Cartesio prova a rispondere alla critica di Hobbs: l’esempio non calza. Il
pensiero e la passeggiata non sono due azioni paragonabili. Tutto è pensiero
nell’uomo. Il pensiero è essenziale all’uomo , il passeggiare no.
Il pensiero è un atto strutturale all’uomo che ha bisogno di un soggetto che sia
strutturalmente simile. Il soggetto che pensa deve avere la stessa sostanza del
pensiero , quindi è necessario che il pensiero e l’ente che pensa abbiano
qualcosa che li facciano assomigliare e questo qualcosa non può essere altro
che l’immaterialità.
LE IDEE:
-IDEE AVVENTIZIE: vengono da fuori. Es mi guardo le mani e mi faccio un’idea
delle mani. Idea m i è giunta da fuori di me.
-IDEE FATTIZIE: idee che mi sono creato io da solo. Es. animali fantastici come
l’ippogrifo. Mi crea l’idea di una persona che non esiste. Non viene da fuori l’ho
creata io dentro di me ma non è neanche innata.
-IDEE INNATE: presenti dentro di noi fin dalla nascita. Es.L’idea della capacità di
pensare
La res cogitans usa tutte e tre, ma l’idea di Dio che idea è?
L’idea di Dio è quella di un essere perfetto , onnipotente , onnisciente , infinito.
Noi siamo degli esseri finiti , conosciamo solo le idee finite , allora noi siamo in
grado di crearci da soli l’idea dell’infinito? Secondo Cartesio è impossibile
perché la causa di un’idea ossia chi crea un’idea non può avere meno
perfezione di quella che è contenuta nell’idea creata. Se io sono un essere
finito , limitato , posso creare qualcosa di infinito che va oltre i miei stessi
limiti? No. Posso crearlo perfetto quanto me o meno di me ma non più di me.
Non posso conferire a quella cosa più perfezione di quella che io ho già a
disposizione. Allora l’idea di Dio non l’abbiamo creata noi. Quindi l’idea di Dio
non è fattizia. Noi possiamo creare solo idee finite. L’idea dell’infinito deve
venire da qualcun altro rispetto a noi. Nella mia esperienza di vita posso vedere
cose più o meno grandi, più o meno lunghe ma mai infinte , quindi l’idea di Dio
non può neanche essere avventizia , non può venire da fuori , perché
nell’esperienza comune noi Dio non lo vediamo.

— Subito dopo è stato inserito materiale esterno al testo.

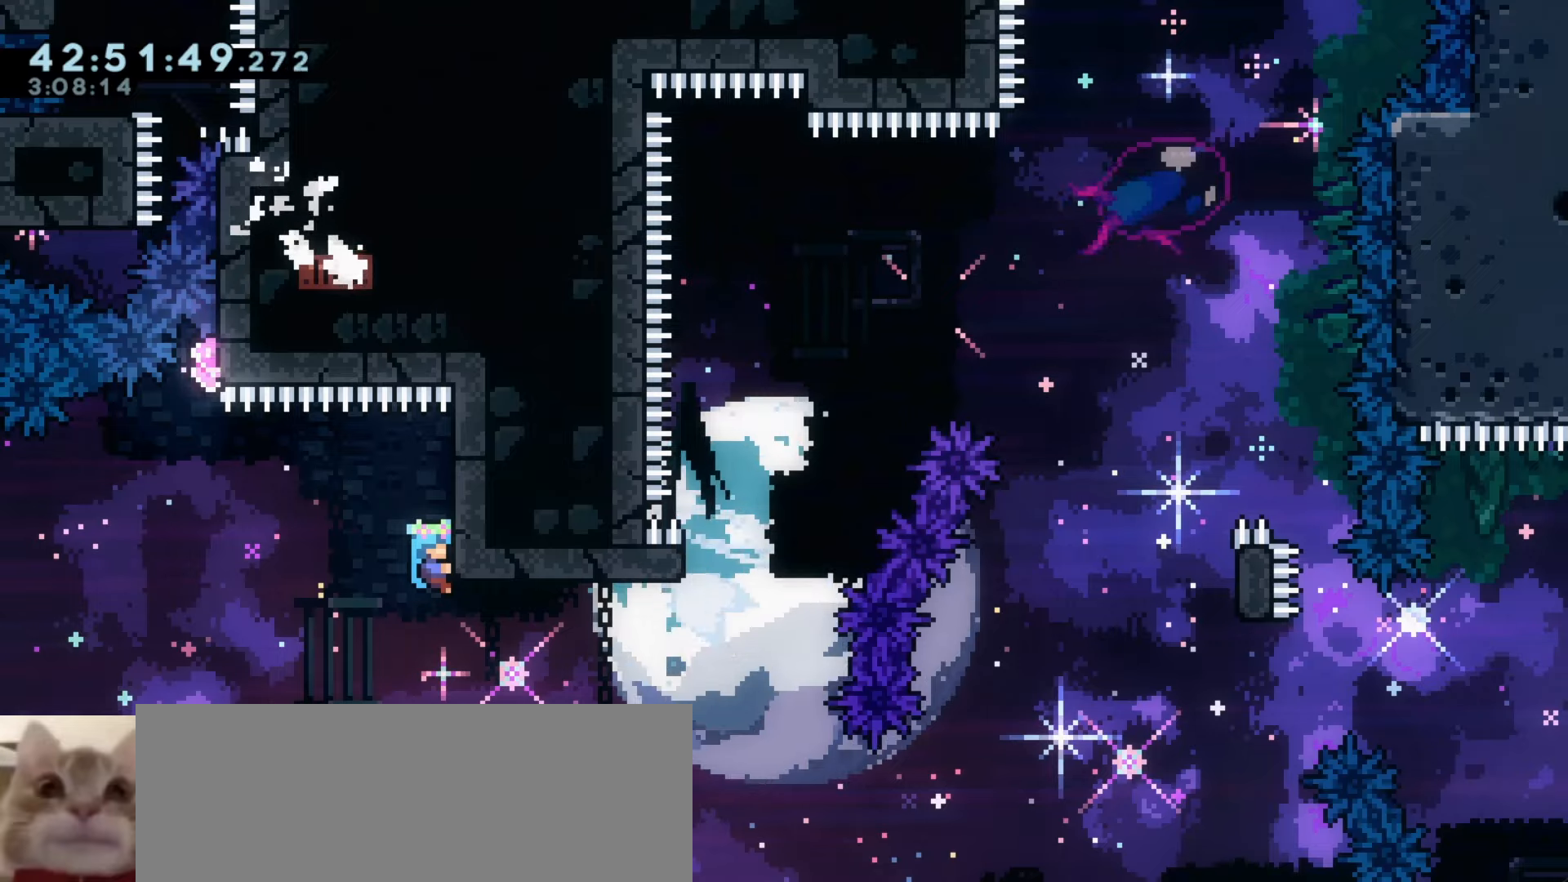
{"keys": ["a", "grab"], "events": [[150, "w", "down"], [166, "w", "up"], [450, "a", "down"]]}
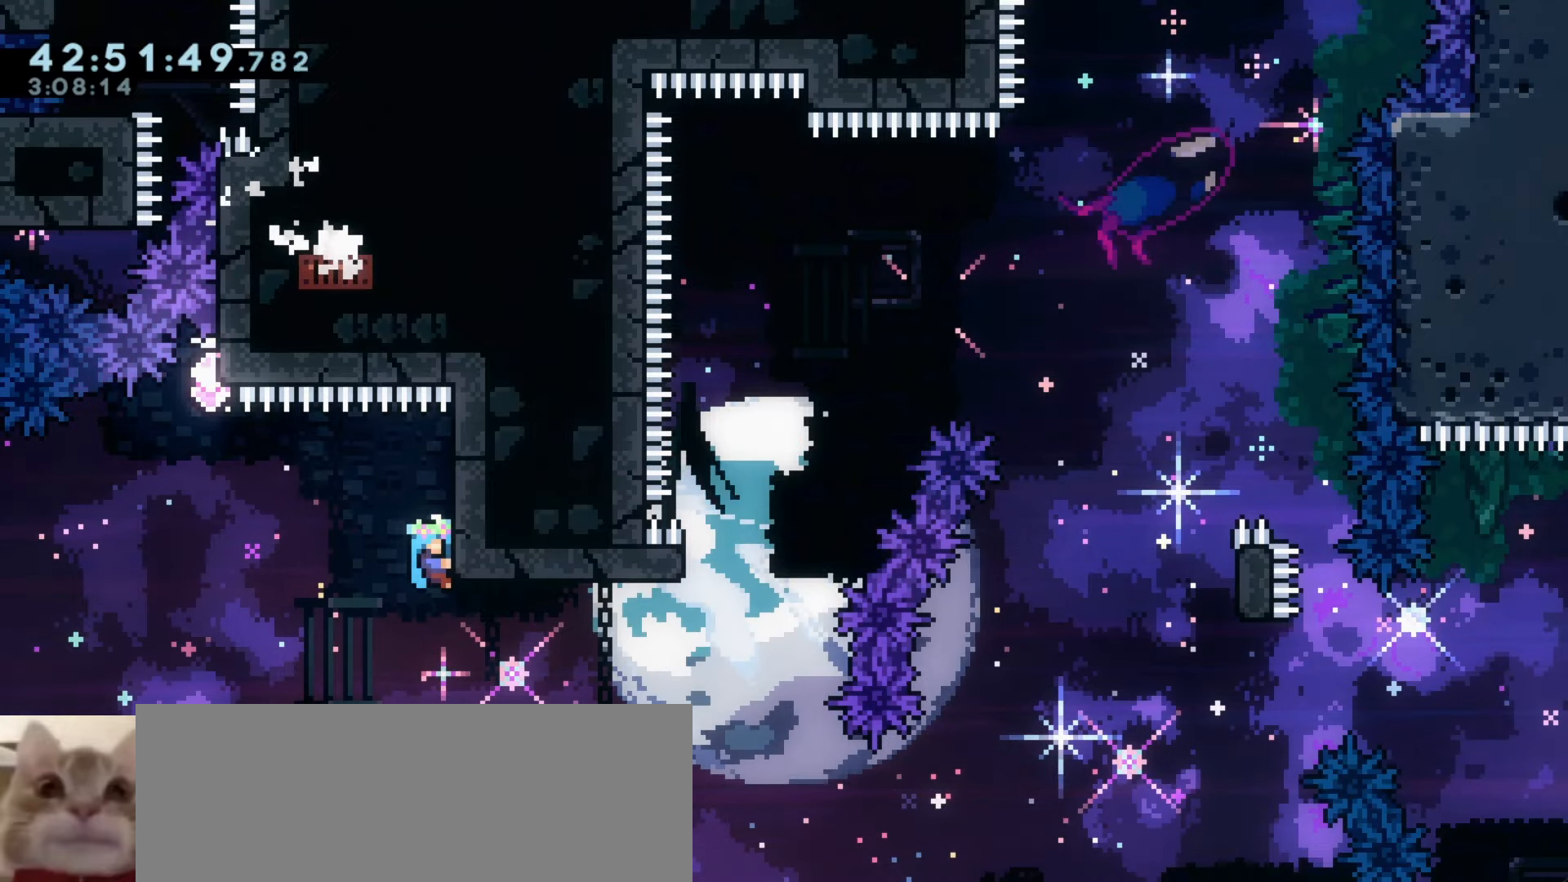
{"keys": ["a", "grab"], "events": []}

Rimane solo una possibilità: l’idea di Dio è un’idea innata. E chi può averci
messo dentro l’idea dell’infinito, di Dio? Un autore che abbia tanta perfezione
quanta ce ne sta nell’idea, perciò, un autore perfetto. Solo un essere perfetto
può creare l’idea di un essere perfetto , quest’autore non può essere altro che
Dio. È il marchio che Dio ci ha impresso per dimostrarci che è stato lui a
crearci. L’idea dell’infinito è presente in ognuno di noi ,anche di chi nega che
Dio esista, è la prova ultima che Dio esiste e ci ha creati. Questa per Cartesio è
la prima prova dell’esistenza di Dio. È una prova a priori.
Seconda prova dell’esistenza di Dio. Ipotizziamo che l’uomo possa spiegarsi da
solo. Vorrebbe dire che io, essere umano , mi sono creato. Dentro di me ho
l’idea dell’infinito. Io essere finito possiedo l’idea dell’essere infinito. Quando
ho dovuto scegliere come crearmi, avrei potuto scegliere di crearmi finito o
infinito. Se fosse stata mia scelta mi sarei creato infinto , cioè perfetto. Ma così
non è andata , io sono finito e limitato , imperfetto. Sono così perché non mi
sono creato da solo , non è possibile che io abbia scelto di essere finito, a
crearmi deve essere stata un’altra entità, un altro essere, lui si perfetto e
questo essere non può essere che Dio. Anche questa prova è razionale , a
priori.
La terza prova: prova ontologica i S. Anselmo D’Aosta. Anche chi non crede in
Dio , comunque ha dentro di se l’idea di Dio. L’idea di Dio è quella di un essere
perfetto , dotato di tutte le qualità , e nessun difetto ossia nessuna mancanza.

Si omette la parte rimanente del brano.